このページではアイドル的な人気もあるカンフー映画スター俳優、ユン・ピョウ氏を紹介します。

 

▼紹介する9人のカンフー映画スター俳優

名前 人物概要 主な出演作品
1 ジミー・ウォング カンフー映画界のレジェンド 「片腕必殺剣」
2 ブルース・リー 「本物」のアクションスター 「燃えよドラゴン」
3 サモハン カンフー映画界の主要人物 「燃えよデブゴン」
4 ジャッキー・チェン 世界のジャッキー 「酔拳」「プロジェクトA」
5 ユン・ピョウ⇐当ページ カンフー映画アイドルスター 「ユン・ピョウinドラ息子カンフー」
6 ユン・ワー 中華圏芸能界屈指の名バイプレイヤー 「霊幻道士」
7 ラム・チェンイン 詠春拳の達人 「霊幻道士」
8 ジェット・リー 少林寺ブームの立役者 「少林寺」
9 ドニー・イェン 遅咲きのカンフー映画スター 「イップマン」

 

ユン・ピョウ(元彪)

生年月日 1957年7月26日
本名 夏令震(シャア・リン・ヂェン)
出身 香港
初期ヒット作 「猿拳」(1979)
出演日本作品 「孔雀王」「無問題2」
現在 俳優として活動

 

【ユン・ピョウってどんな俳優?】

私が小学生の頃は、アイドルのようなカッコいい兄ちゃんと思っていました。自分の中でユン・ピョウ氏だけ比較対象がなぜかジャニーズだったのを覚えています。

おそらく、日本ではアイドル扱いをされていたためだと思います。

ですが、「プロジェクトA」や「スパルタンX」を観てそのイメージが払拭されました。

ジャッキー氏やサモハン氏と息の合ったアクションやユン・ピョウ氏の身体を張ったスタントに本格的なアクションスターを感じました。足技がとにかく美しいです。

 

主な出演作品

発表年 タイトル
1972 「ドラゴン怒りの鉄拳」「アンジェラ・マオの女活殺拳」
1973 「燃えよドラゴン」

#### 課題内容
ユン・ピョウを紹介した本文のうち、「おそらく、日本ではアイドル扱いをされていたためだと思います。」から「1973 「燃えよドラゴン」」までの箇所を一字一句そのまま書き写すこと。 以下のエントリーは本文とは別の資料である。

#### エントリー一覧
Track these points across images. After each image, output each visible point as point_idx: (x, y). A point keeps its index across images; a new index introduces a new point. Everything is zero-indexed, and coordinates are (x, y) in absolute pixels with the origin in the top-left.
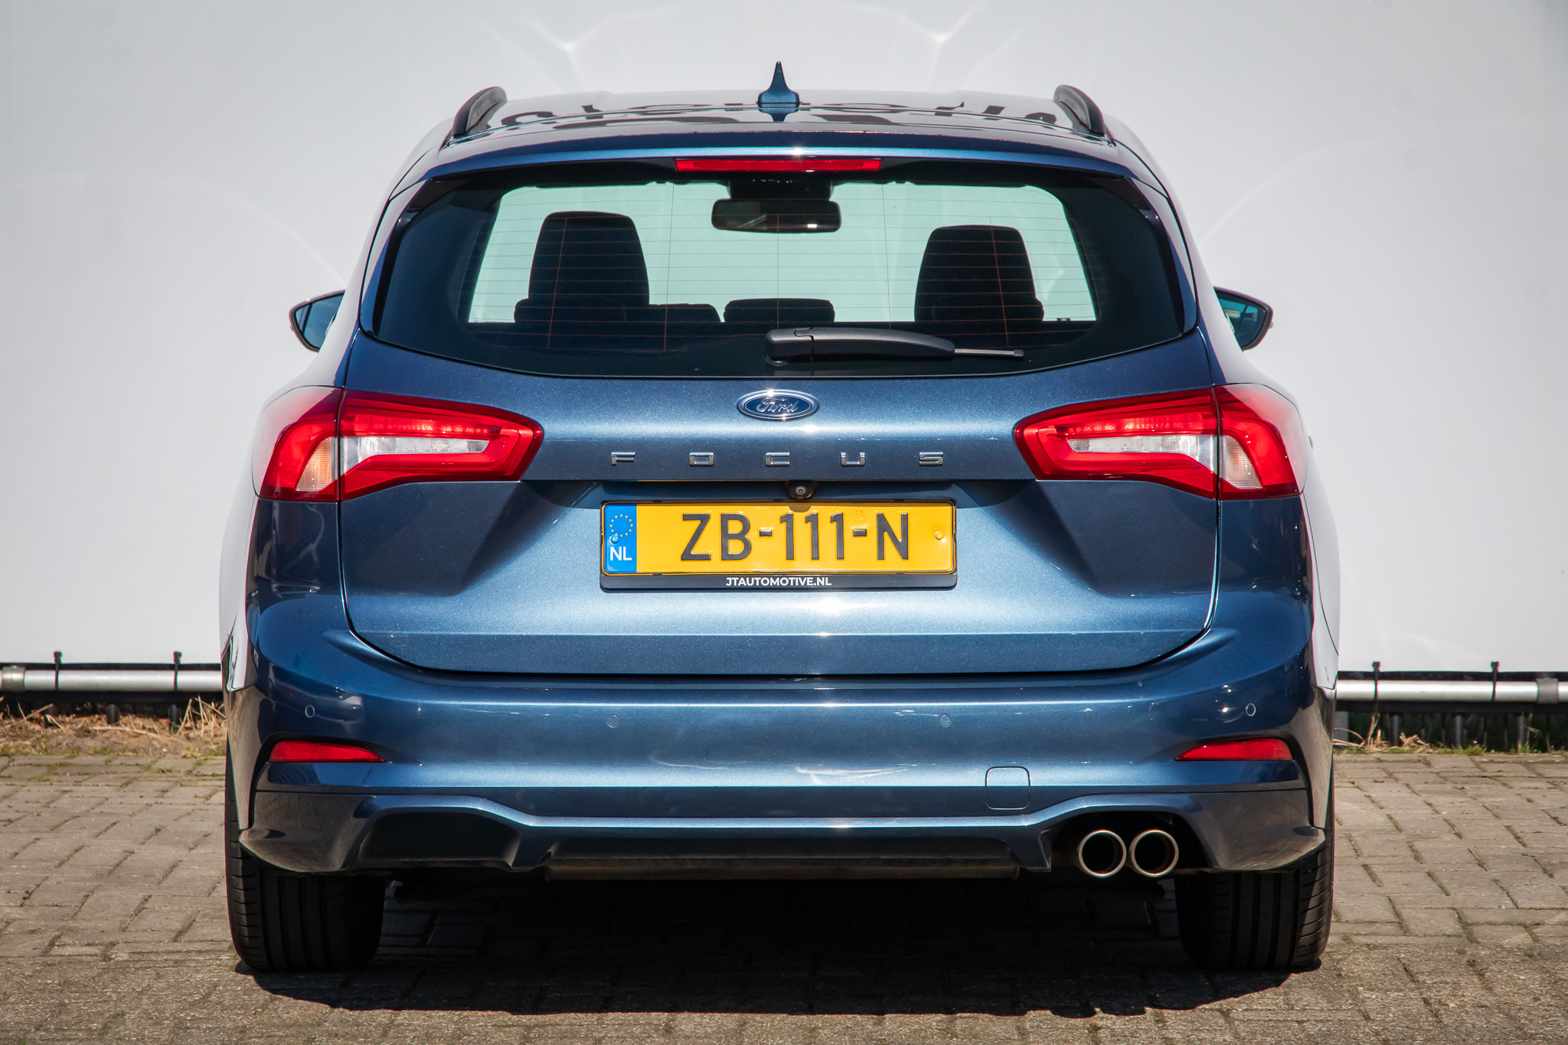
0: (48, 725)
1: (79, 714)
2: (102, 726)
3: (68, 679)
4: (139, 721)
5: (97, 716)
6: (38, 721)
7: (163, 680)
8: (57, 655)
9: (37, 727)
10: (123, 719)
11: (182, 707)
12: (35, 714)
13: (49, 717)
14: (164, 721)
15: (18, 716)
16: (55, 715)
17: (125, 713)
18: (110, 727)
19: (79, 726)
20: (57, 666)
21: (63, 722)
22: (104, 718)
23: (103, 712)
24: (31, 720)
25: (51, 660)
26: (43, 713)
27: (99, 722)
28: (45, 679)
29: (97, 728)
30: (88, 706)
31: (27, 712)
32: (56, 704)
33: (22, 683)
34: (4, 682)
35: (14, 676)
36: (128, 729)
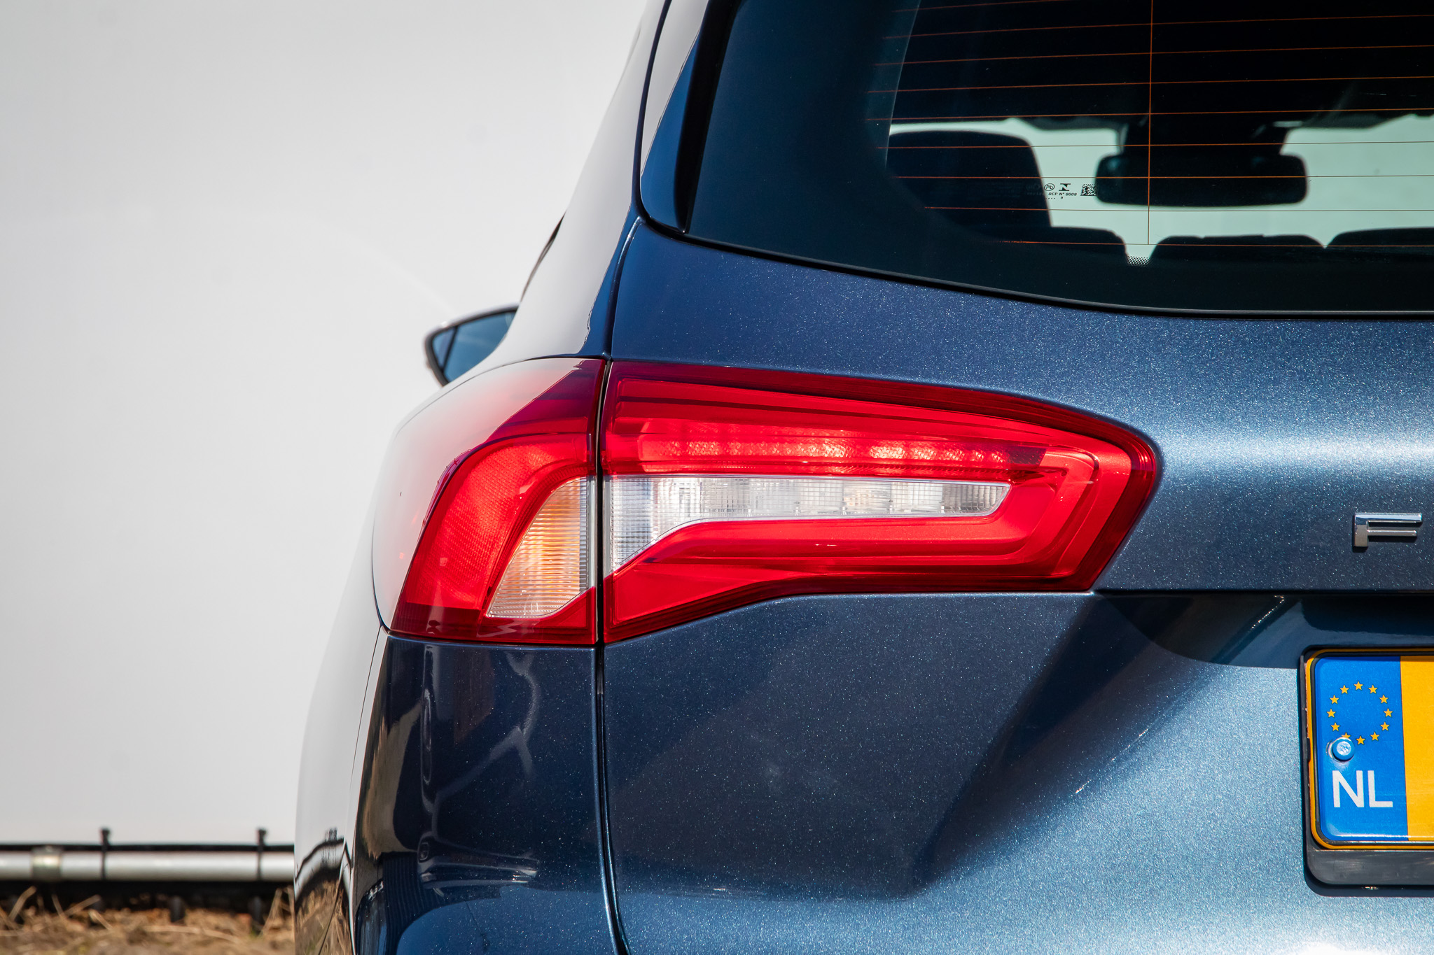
0: (94, 925)
1: (134, 909)
2: (163, 925)
3: (119, 864)
4: (213, 919)
5: (156, 912)
6: (79, 919)
7: (244, 865)
8: (105, 833)
9: (78, 927)
10: (191, 916)
11: (268, 899)
12: (77, 910)
13: (94, 915)
14: (244, 919)
15: (52, 911)
16: (102, 910)
17: (193, 906)
18: (175, 926)
19: (132, 927)
20: (105, 848)
21: (112, 922)
22: (166, 914)
23: (164, 906)
24: (71, 917)
25: (97, 840)
26: (87, 908)
27: (159, 921)
28: (87, 864)
29: (156, 928)
30: (146, 898)
31: (65, 907)
32: (102, 895)
33: (56, 871)
34: (35, 869)
35: (48, 861)
36: (196, 930)
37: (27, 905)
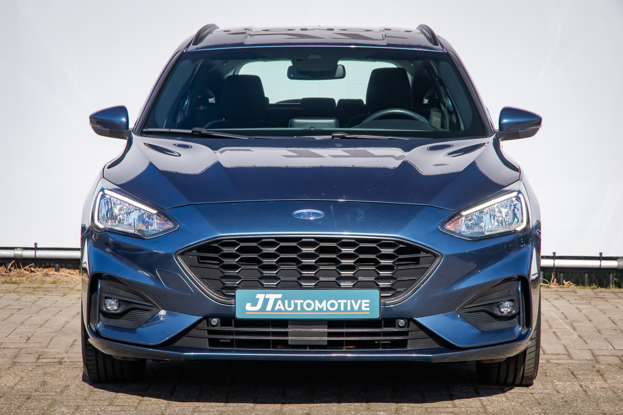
0: (32, 272)
1: (44, 267)
3: (40, 254)
4: (68, 271)
5: (51, 268)
6: (28, 270)
7: (77, 254)
8: (36, 244)
9: (27, 273)
10: (61, 270)
12: (27, 267)
13: (32, 269)
14: (77, 271)
15: (20, 268)
16: (35, 267)
17: (62, 268)
18: (56, 273)
19: (44, 272)
20: (36, 249)
21: (38, 271)
22: (54, 269)
23: (54, 267)
24: (25, 269)
25: (33, 246)
26: (30, 267)
27: (52, 271)
28: (31, 253)
29: (51, 273)
30: (47, 264)
31: (24, 266)
32: (35, 263)
33: (22, 255)
34: (15, 255)
35: (19, 252)
36: (63, 274)
37: (12, 266)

#### 回答
おそらく、日本ではアイドル扱いをされていたためだと思います。

ですが、「プロジェクトA」や「スパルタンX」を観てそのイメージが払拭されました。

ジャッキー氏やサモハン氏と息の合ったアクションやユン・ピョウ氏の身体を張ったスタントに本格的なアクションスターを感じました。足技がとにかく美しいです。

 

主な出演作品

発表年 タイトル
1972 「ドラゴン怒りの鉄拳」「アンジェラ・マオの女活殺拳」
1973 「燃えよドラゴン」